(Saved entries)

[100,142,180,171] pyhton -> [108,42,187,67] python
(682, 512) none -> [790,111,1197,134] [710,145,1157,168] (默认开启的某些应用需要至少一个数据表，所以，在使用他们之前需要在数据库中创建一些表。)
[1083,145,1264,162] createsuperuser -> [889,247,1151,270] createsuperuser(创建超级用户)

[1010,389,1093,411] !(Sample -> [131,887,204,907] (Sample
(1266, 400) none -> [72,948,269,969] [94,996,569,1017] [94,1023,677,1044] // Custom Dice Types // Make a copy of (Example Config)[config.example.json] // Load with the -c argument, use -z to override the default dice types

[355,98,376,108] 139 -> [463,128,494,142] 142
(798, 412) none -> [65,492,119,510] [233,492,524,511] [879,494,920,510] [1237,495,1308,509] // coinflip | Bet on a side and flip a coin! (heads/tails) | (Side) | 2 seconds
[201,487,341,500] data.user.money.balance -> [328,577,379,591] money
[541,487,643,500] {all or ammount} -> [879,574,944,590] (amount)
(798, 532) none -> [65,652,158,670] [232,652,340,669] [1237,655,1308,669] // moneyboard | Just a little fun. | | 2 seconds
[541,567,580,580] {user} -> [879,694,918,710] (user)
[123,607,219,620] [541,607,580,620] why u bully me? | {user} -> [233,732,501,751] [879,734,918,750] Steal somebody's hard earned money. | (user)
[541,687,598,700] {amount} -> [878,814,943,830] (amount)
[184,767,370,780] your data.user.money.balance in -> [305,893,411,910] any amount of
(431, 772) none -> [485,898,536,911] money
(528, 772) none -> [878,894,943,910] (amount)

TASK DESCRIPTION:
Your answer should consist of every record, printed exactly as given.

RESPONSE BOX:
[100,142,180,171] pyhton -> [108,42,187,67] python
(682, 512) none -> [790,111,1197,134] [710,145,1157,168] (默认开启的某些应用需要至少一个数据表，所以，在使用他们之前需要在数据库中创建一些表。)
[1083,145,1264,162] createsuperuser -> [889,247,1151,270] createsuperuser(创建超级用户)

[1010,389,1093,411] !(Sample -> [131,887,204,907] (Sample
(1266, 400) none -> [72,948,269,969] [94,996,569,1017] [94,1023,677,1044] // Custom Dice Types // Make a copy of (Example Config)[config.example.json] // Load with the -c argument, use -z to override the default dice types

[355,98,376,108] 139 -> [463,128,494,142] 142
(798, 412) none -> [65,492,119,510] [233,492,524,511] [879,494,920,510] [1237,495,1308,509] // coinflip | Bet on a side and flip a coin! (heads/tails) | (Side) | 2 seconds
[201,487,341,500] data.user.money.balance -> [328,577,379,591] money
[541,487,643,500] {all or ammount} -> [879,574,944,590] (amount)
(798, 532) none -> [65,652,158,670] [232,652,340,669] [1237,655,1308,669] // moneyboard | Just a little fun. | | 2 seconds
[541,567,580,580] {user} -> [879,694,918,710] (user)
[123,607,219,620] [541,607,580,620] why u bully me? | {user} -> [233,732,501,751] [879,734,918,750] Steal somebody's hard earned money. | (user)
[541,687,598,700] {amount} -> [878,814,943,830] (amount)
[184,767,370,780] your data.user.money.balance in -> [305,893,411,910] any amount of
(431, 772) none -> [485,898,536,911] money
(528, 772) none -> [878,894,943,910] (amount)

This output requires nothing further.